What is OpenSpiel?¶
OpenSpiel is a collection of environments and algorithms for research in general reinforcement learning and search/planning in games. OpenSpiel also includes tools to analyze learning dynamics and other common evaluation metrics. Games are represented as procedural extensive-form games, with some natural extensions.
Open Spiel supports
Single and multi-player games
Fully observable (via observations) and imperfect information games (via information states and observations)
Stochasticity (via explicit chance nodes mostly, even though implicit stochasticity is partially supported)
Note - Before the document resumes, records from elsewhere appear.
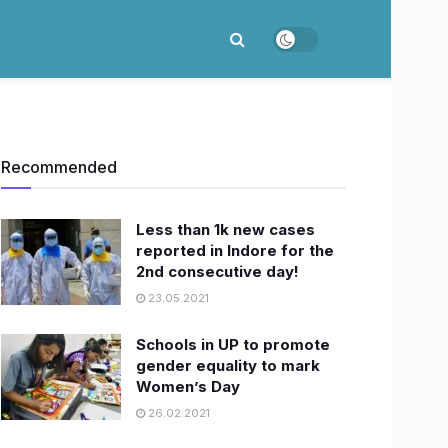
Recommended
Less than 1k new cases
reported in Indore for the
2nd consecutive day!
23.05.2021
Schools in UP to promote
gender equality to mark
Women’s Day
26.02.2021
n-player normal-form “one-shot” games and (2-player) matrix games
Sequential and simultaneous move games
Zero-sum, general-sum, and cooperative (identical payoff) games
The games and utility functions (e.g. exploitability computation) are written in C++. These are also available using pybind11 Python bindings.
The methods names are in
CamelCase in C++ and
snake_case in Python (e.g.
state.ApplyAction in C++ will be
state.apply_action in Python). See the
pybind11 definition in open_spiel/python/pybind11/pyspiel.cc
for the full mapping between names.
For algorithms, many are written in both languages, even if some are only available from Python.
OpenSpiel has been tested on Linux (Ubuntu and Debian), MacOS. There is limited support for on Windows 10.
Visualization of games
There is a basic visualizer based on graphviz, see open_spiel/python/examples/treeviz_example.py.
There is an interactive viewer for OpenSpiel games called SpielViz.